- Activity
Run through the records and show each line that includes the string "index".

- Provided data
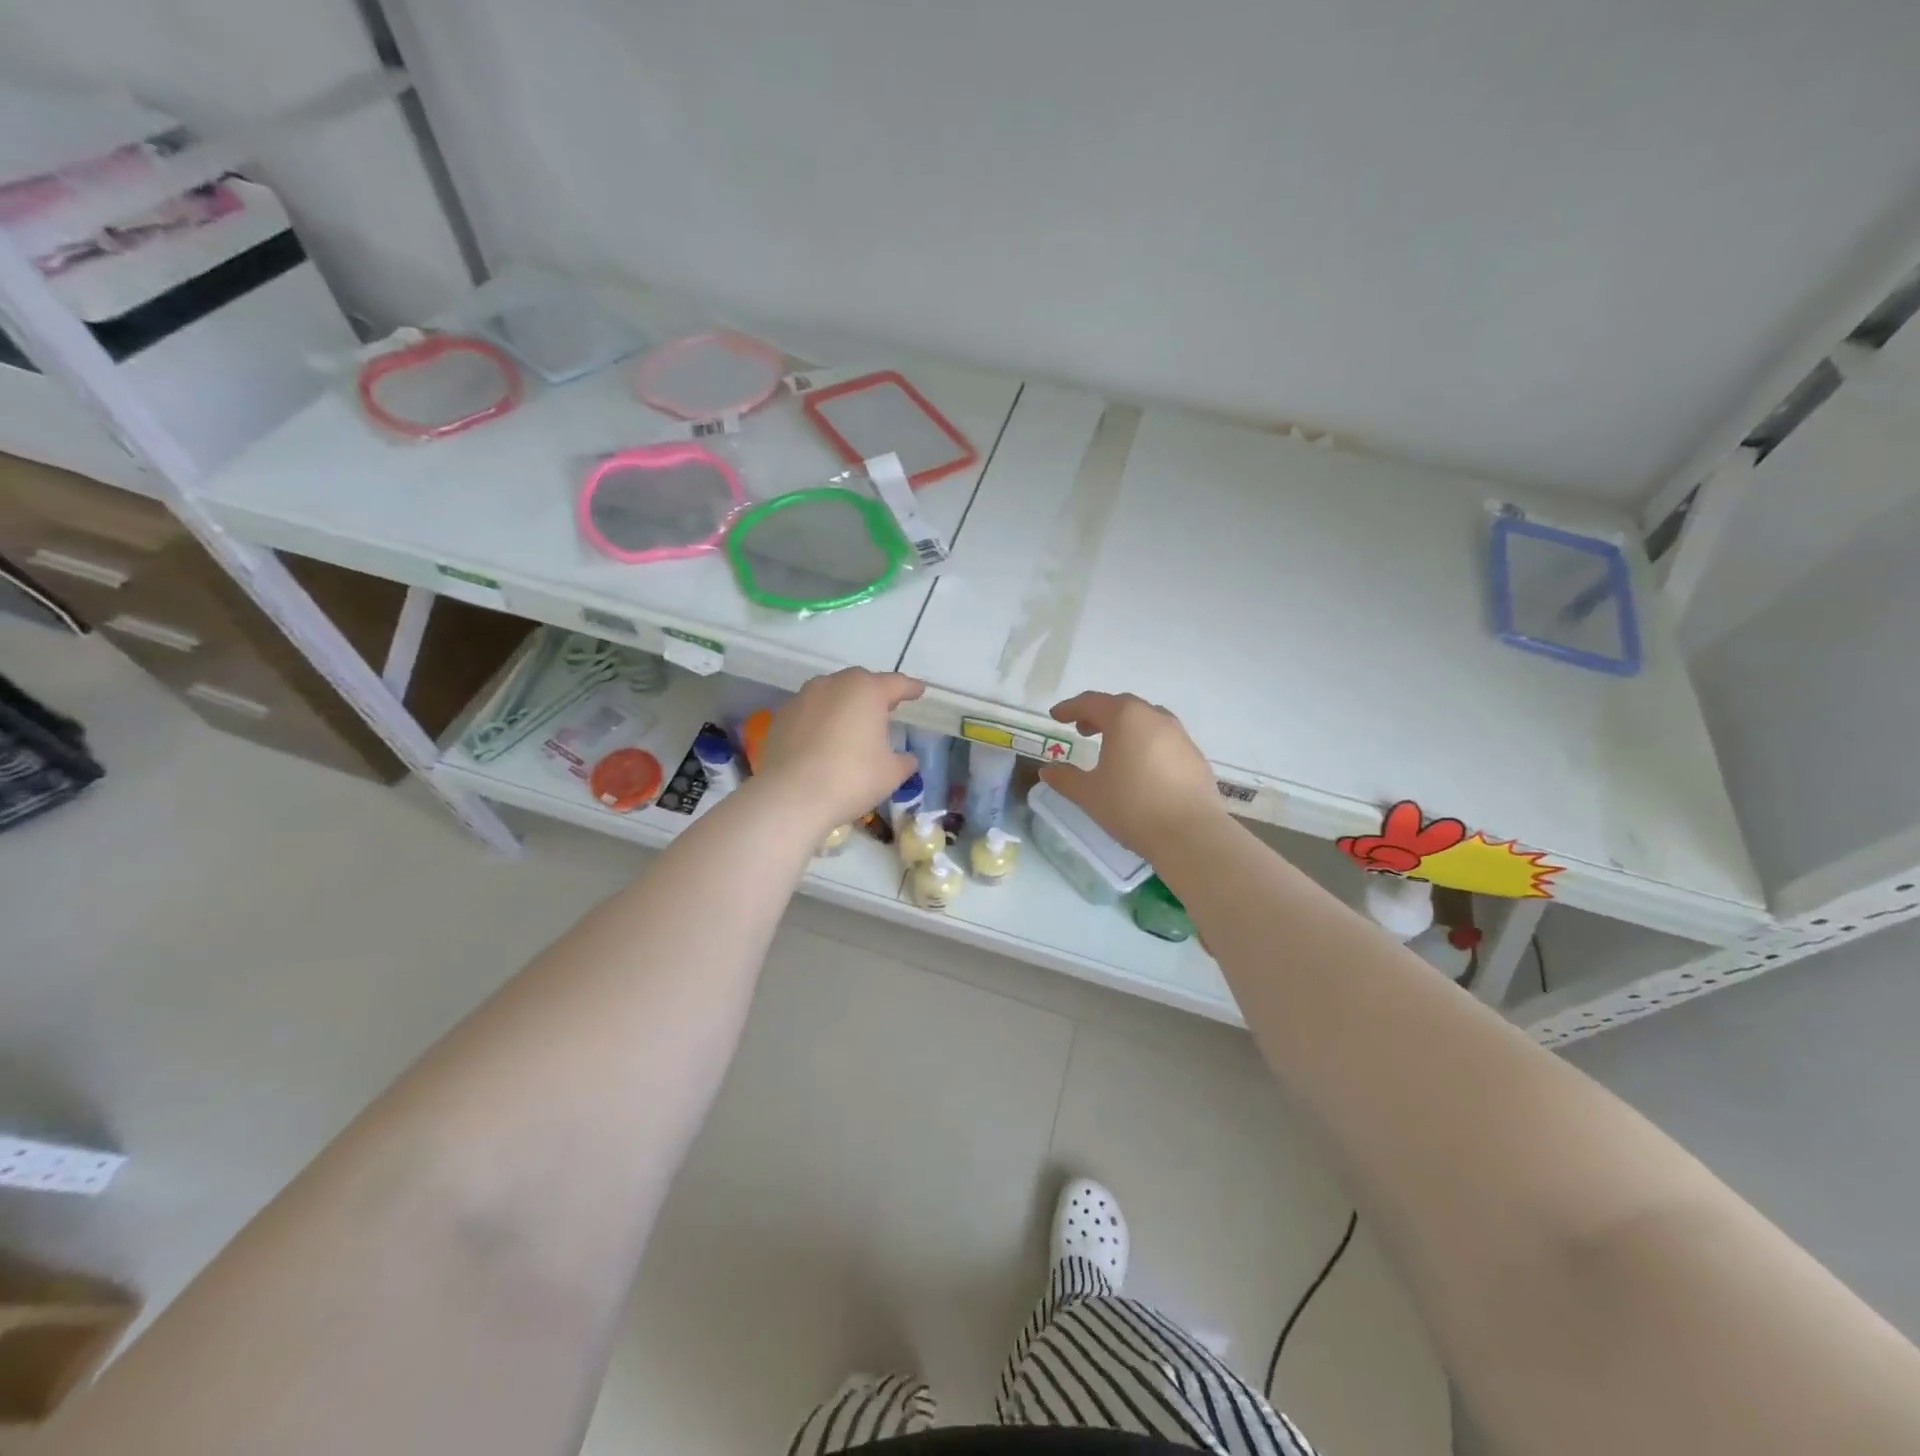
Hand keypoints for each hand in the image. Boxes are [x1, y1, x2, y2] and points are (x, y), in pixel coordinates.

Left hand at [755, 669, 923, 832]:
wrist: (790, 796)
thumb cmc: (851, 778)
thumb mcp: (891, 773)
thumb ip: (904, 761)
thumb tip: (907, 758)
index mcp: (866, 691)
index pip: (896, 683)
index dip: (910, 688)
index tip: (919, 691)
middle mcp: (833, 685)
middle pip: (860, 682)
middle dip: (875, 693)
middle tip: (887, 708)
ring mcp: (803, 698)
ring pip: (831, 694)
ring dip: (844, 704)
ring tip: (853, 724)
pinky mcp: (781, 717)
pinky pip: (810, 712)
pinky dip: (821, 720)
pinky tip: (824, 740)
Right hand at [1040, 691, 1226, 858]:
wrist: (1191, 835)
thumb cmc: (1132, 807)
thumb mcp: (1089, 794)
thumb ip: (1065, 778)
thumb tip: (1048, 770)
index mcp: (1125, 718)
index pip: (1092, 702)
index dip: (1070, 708)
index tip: (1056, 716)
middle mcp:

- Answer area
index mcp: (866, 691)
index pip: (896, 683)
index dip: (910, 688)
index tip: (919, 691)
index mcp: (1125, 718)
index pip: (1092, 702)
index dip: (1070, 708)
index tip: (1056, 716)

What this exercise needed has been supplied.